4. Subjek Populasi dalam penelitian ini adalah seluruh keluarga yang terdaftar dalam register Kepala Keluarga (KK) di Desa Serongga yaitu sebanyak 1050 KK. Besar sampel penelitian yang dihitung dengan rumus sebesar 88 sampel. Sampel adalah keluarga terpilih dengan systemic random sampling. Untuk memperoleh penyebaran sampel yang merata dengan langkah-langkah sebagai berikut : 1. Membuat daftar anggota populasi yang diberi nomor urut dimana urut terakhir sesuai dengan jumlah populasi yaitu 1050 KK. 2. Menentukan besarnya interval sampel (K) yang besarnya adalah N/n, yaitu jumlah populasi dibagi jumlah sampel. Jadi interval sampelnya adalah 12. 3. Memilih sampel pertama dengan cara mengundi sebanyak kurang dari atau sama dengan interval sampel (12) yaitu dari nomor 1 sampai 12. Nomor yang pertama keluar adalah nomor 10 sebagai sampel pertama. 4. Sampel berikutnya dipilih dengan menambahkan interval sampel dengan sampel pertama. 5. Hal tersebut dilakukan berulang-ulang sampai jumlah sampel sebanyak 88 KK terpenuhi.

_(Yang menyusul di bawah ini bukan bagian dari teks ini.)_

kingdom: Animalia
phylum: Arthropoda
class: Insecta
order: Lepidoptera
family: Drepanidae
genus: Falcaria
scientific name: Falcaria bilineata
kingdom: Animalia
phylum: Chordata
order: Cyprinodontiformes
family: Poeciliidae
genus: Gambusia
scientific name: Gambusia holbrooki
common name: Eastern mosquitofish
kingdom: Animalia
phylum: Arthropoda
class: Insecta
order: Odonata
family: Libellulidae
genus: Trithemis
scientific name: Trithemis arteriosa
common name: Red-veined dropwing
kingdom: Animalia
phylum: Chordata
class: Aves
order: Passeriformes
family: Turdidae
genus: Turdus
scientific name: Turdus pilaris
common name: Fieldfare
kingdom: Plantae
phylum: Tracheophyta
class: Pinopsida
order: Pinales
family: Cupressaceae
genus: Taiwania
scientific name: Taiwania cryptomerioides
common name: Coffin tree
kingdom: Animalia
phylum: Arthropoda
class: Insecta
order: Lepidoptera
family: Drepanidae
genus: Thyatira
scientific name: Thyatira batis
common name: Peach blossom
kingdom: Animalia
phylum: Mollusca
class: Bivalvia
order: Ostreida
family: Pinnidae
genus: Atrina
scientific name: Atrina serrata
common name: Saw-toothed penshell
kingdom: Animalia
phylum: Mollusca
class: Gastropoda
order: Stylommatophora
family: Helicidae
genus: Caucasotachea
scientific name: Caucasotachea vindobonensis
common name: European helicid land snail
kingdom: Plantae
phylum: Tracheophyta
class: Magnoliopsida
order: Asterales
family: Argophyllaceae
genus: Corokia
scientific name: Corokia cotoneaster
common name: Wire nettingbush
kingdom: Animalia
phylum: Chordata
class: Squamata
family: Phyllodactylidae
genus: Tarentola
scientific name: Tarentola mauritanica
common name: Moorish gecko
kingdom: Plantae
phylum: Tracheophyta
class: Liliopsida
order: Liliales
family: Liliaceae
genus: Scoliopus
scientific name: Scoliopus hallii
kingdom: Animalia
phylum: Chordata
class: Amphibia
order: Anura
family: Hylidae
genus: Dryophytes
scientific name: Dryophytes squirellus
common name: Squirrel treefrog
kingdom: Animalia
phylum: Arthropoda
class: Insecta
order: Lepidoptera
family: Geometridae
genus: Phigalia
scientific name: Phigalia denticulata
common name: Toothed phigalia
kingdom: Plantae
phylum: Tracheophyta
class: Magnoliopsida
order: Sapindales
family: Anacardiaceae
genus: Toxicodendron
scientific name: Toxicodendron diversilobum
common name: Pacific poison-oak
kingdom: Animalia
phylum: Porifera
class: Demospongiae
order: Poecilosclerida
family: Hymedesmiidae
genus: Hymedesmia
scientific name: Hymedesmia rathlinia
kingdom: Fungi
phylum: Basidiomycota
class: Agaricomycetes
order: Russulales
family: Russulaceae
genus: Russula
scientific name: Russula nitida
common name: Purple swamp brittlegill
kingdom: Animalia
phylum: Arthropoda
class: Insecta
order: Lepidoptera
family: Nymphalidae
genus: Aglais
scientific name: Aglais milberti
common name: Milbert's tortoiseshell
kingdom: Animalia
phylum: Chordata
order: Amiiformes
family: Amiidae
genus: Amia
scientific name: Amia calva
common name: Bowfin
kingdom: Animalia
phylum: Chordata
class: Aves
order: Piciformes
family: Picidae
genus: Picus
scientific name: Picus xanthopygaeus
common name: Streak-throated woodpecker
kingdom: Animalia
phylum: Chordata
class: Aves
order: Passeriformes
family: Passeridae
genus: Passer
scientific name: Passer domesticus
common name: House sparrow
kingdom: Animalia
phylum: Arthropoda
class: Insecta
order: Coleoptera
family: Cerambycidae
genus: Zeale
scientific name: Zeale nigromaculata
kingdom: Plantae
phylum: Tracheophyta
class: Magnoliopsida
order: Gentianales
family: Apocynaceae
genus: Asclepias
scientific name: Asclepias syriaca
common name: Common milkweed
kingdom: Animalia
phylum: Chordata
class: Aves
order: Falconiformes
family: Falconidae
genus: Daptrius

5. Variabel a. Variabel tergantung : Pengetahuan Penggunaan Obat Rasional Swamedikasi b. Variabel bebas : - Jenis Kelamin - Umur - Tingkat Pendidikan - Perkerjaan - Sumber Informasi
6. Rencana Analisis Analisis yang dilakukan pada penelitian ini berupa analisis data univariat yang dilakukan untuk mengetahui gambaran distribusi frekuensi masing-masing variabel, baik variabel independen maupun dependen.